Unlike the looming competition in the streaming war — Apple (Apple TV Plus), WarnerMedia (HBO Max), and NBCUniversal — Disney’s theatrical and streaming releases have the potential to complement one another. And Disney Plus provides an opportunity to capitalize on big “Star Wars” productions without the added risks that go along with releasing a movie to theaters every year.
That’s why Dergarabedian called Disney Plus a “24/7 marketing machine for Disney.”
“They’re going to bounce audiences back and forth to keep people enthusiastic about ‘Star Wars,'” he said. “And that could also attract non-‘Star Wars’ fans.”
That will only work if the quality matches the quantity.

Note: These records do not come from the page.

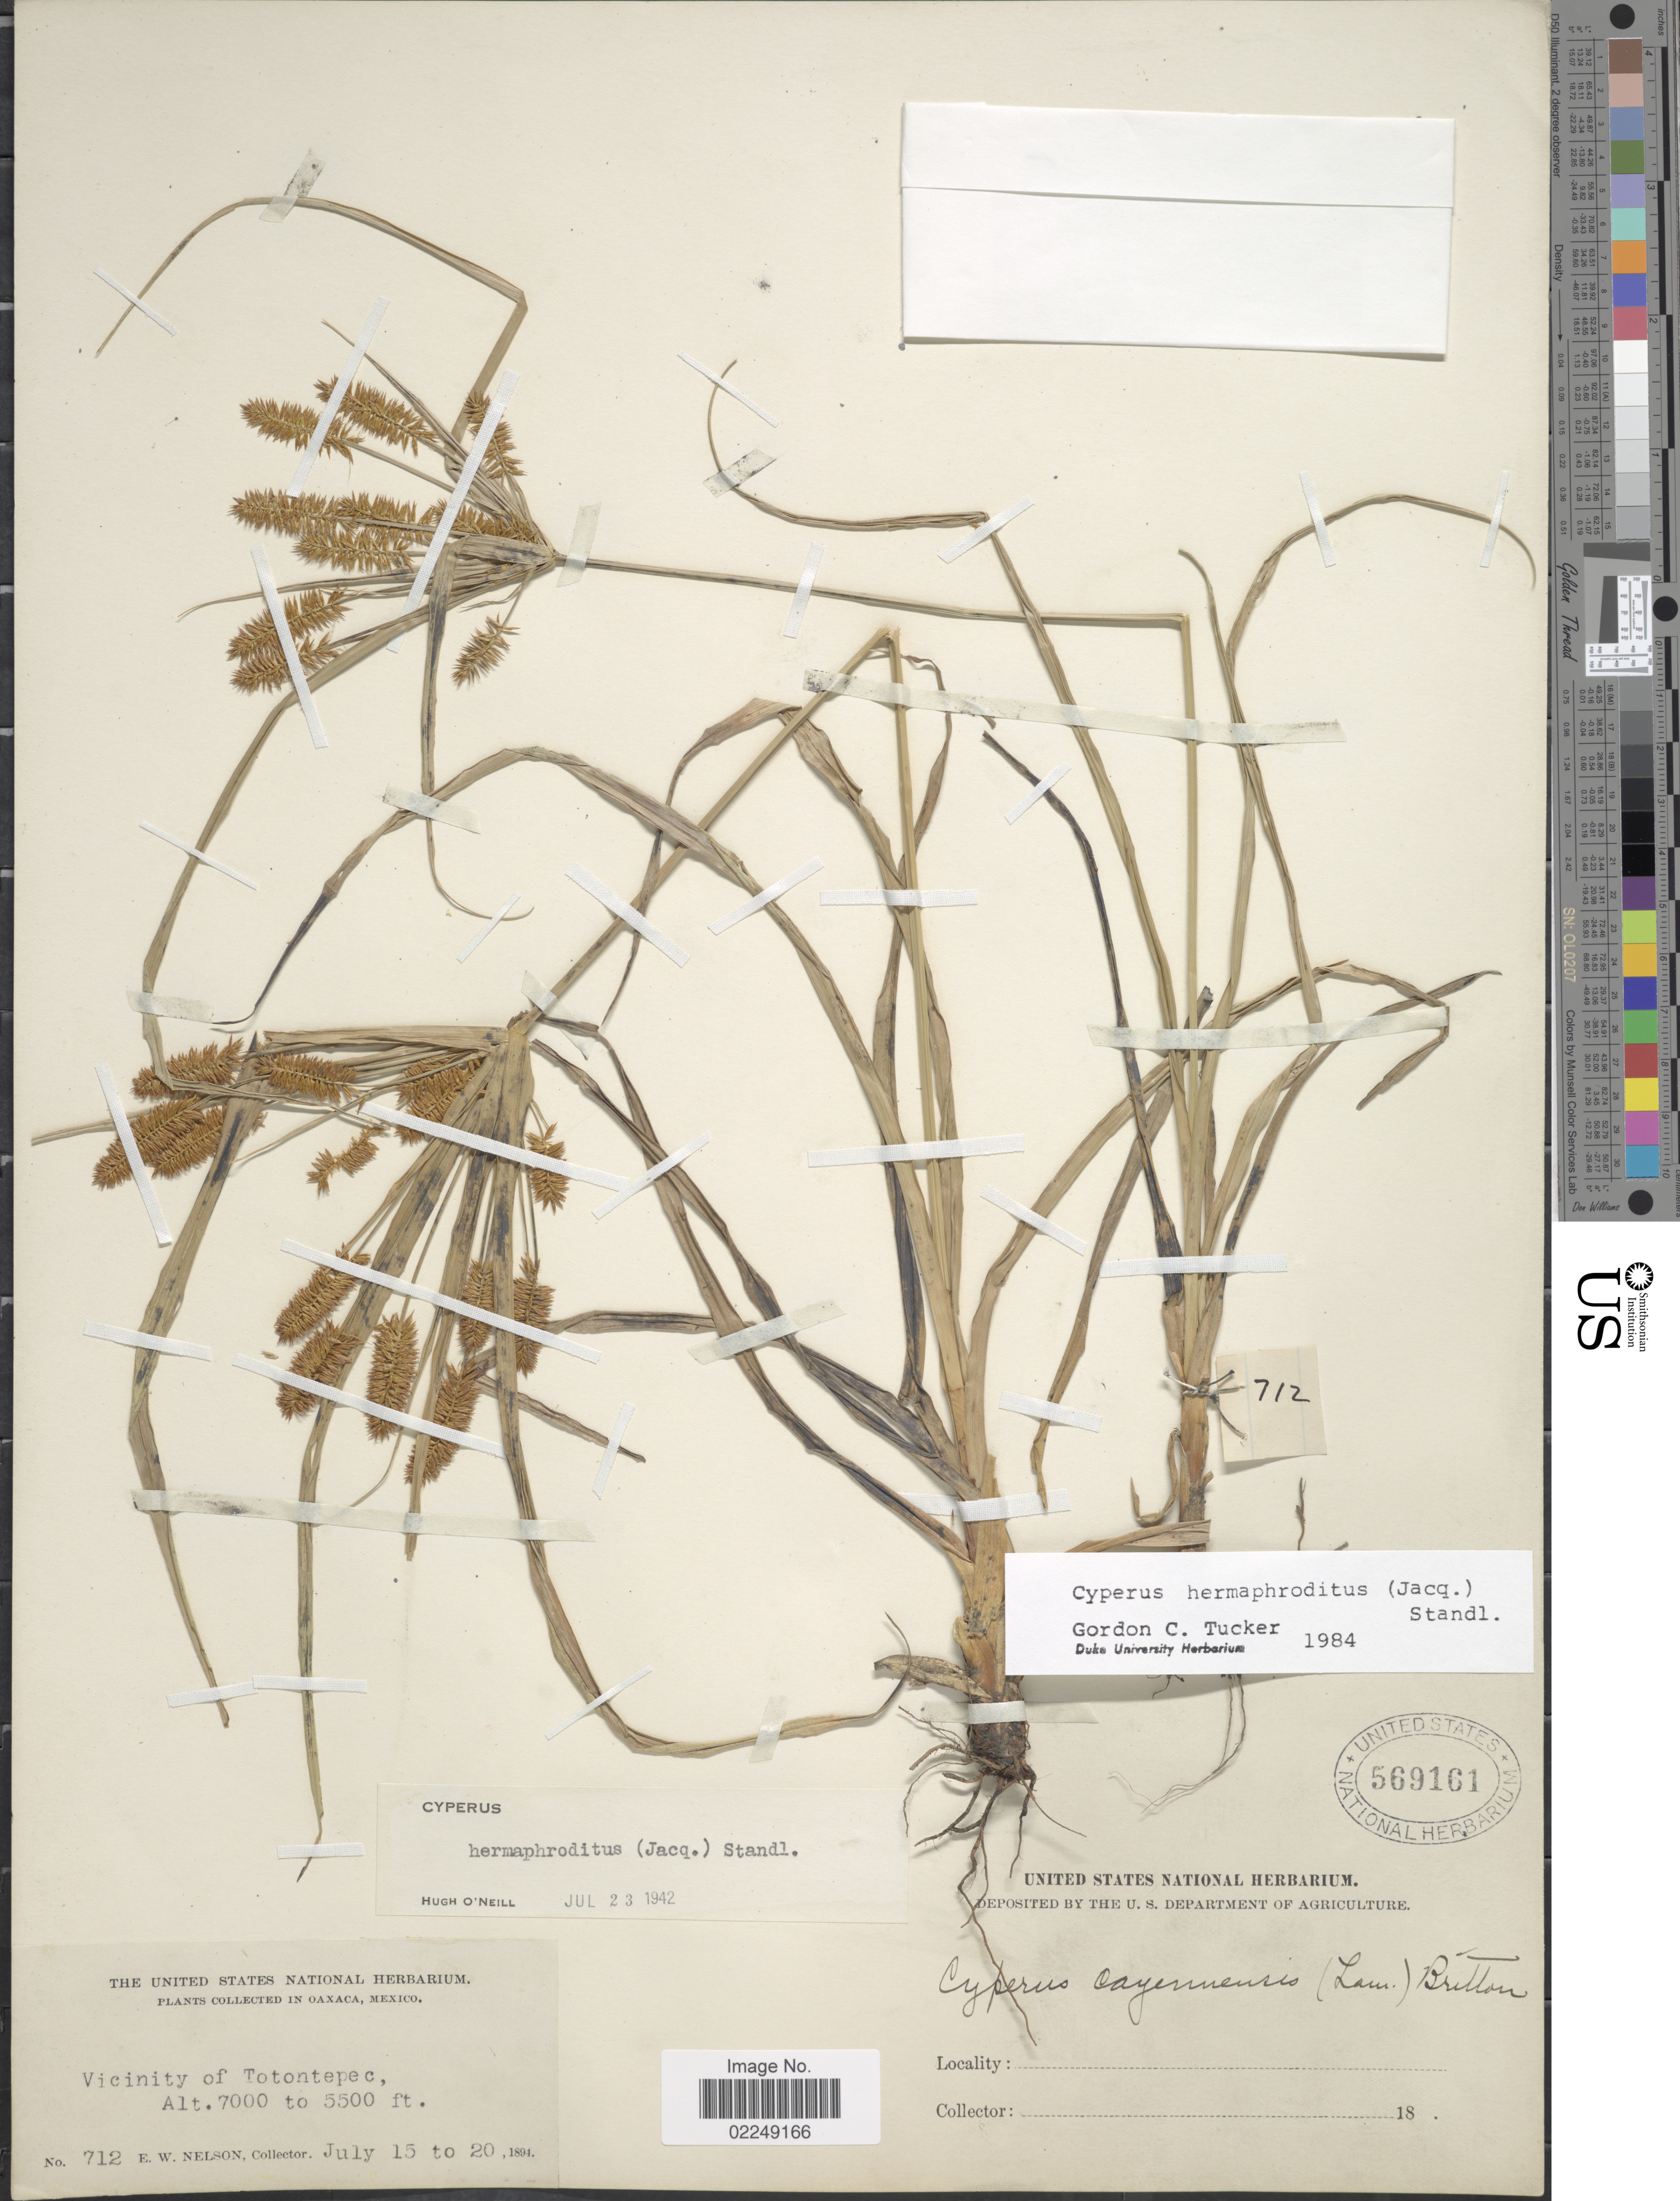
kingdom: Plantae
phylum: Tracheophyta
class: Liliopsida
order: Poales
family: Cyperaceae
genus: Cyperus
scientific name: Cyperus hermaphroditus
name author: (Jacq.) Standl.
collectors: E. W. Nelson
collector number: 712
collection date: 1894-07-15/1894-07-20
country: Mexico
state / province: Oaxaca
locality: Vicinity of Totontepec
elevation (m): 1676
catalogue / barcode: US 569161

How ‘Star Wars’ can thrive
“There is always the possibility that the Disney Plus’ ‘Star Wars’ content acts as a long-lead marketing push for upcoming movies,” Daniel Loria, the editorial director of Boxoffice Pro, told Business Insider. “But what if those shows failed to attract an audience?”
“Solo” showed that any “Star Wars” project isn’t a guaranteed hit. The movie didn’t cross $400 million worldwide and cost over $200 million to make, before marketing costs. Every other “Star Wars” movie since 2015’s “The Force Awakens” has grossed over $1 billion.
A lot of factors could have contributed to “Solo’s” failure: a poor release date just five months after “Star Wars: The Last Jedi” hit theaters, behind-the-scenes drama in which Ron Howard reshot much of the movie late into production, and sub-par reviews compared to other recent “Star Wars” movies.
“Any franchise can suffer from fatigue, particularly ones that have been around for decades,” Loria continued. “To last into the future, they need to connect with audiences as they reinvent themselves. That’s why we’ve seen so many versions of James Bond, of the ‘Halloween’ movies over the years. Not every movie in those franchises has worked, but they’ve been able to reinvent themselves and sustain audience interest across generations.”
READ MORE: 25 confirmed movies and TV shows being made for Disney Plus, the company’s Netflix competitor
Fortunately, “Star Wars” offers plenty of different avenues for reinvention.
The announced Disney Plus content shows that Disney is ready to tap into stories that have yet to be told, and even Benioff and Weiss’ trilogy will not be part of the main Skywalker saga that concludes with December’s “The Rise of Skywalker.” As Disney Plus prepares for launch, it might be the perfect time to move on.
“As a person born in the 1970s who has been on this journey [with ‘Star Wars’] since then and my kids have grown up in it, the thing I find interesting about the franchise is that there’s a massive amount of stories to be told,” Beck said. “I think that’s where the notion of ‘Star Wars’ fatigue comes from. It’s not that there’s not new ways of diving into this universe and making content that will connect. It’s not fatigue with the franchise in absolute.”
He added, “At the end of the day, Disney has the potential to let geeks geek out, and the casual consumer to dip in and play along when they want to. But it comes down to good storytelling, like it always does. They’ll have more channels to do that than ever before. If they do, then everyone wins.”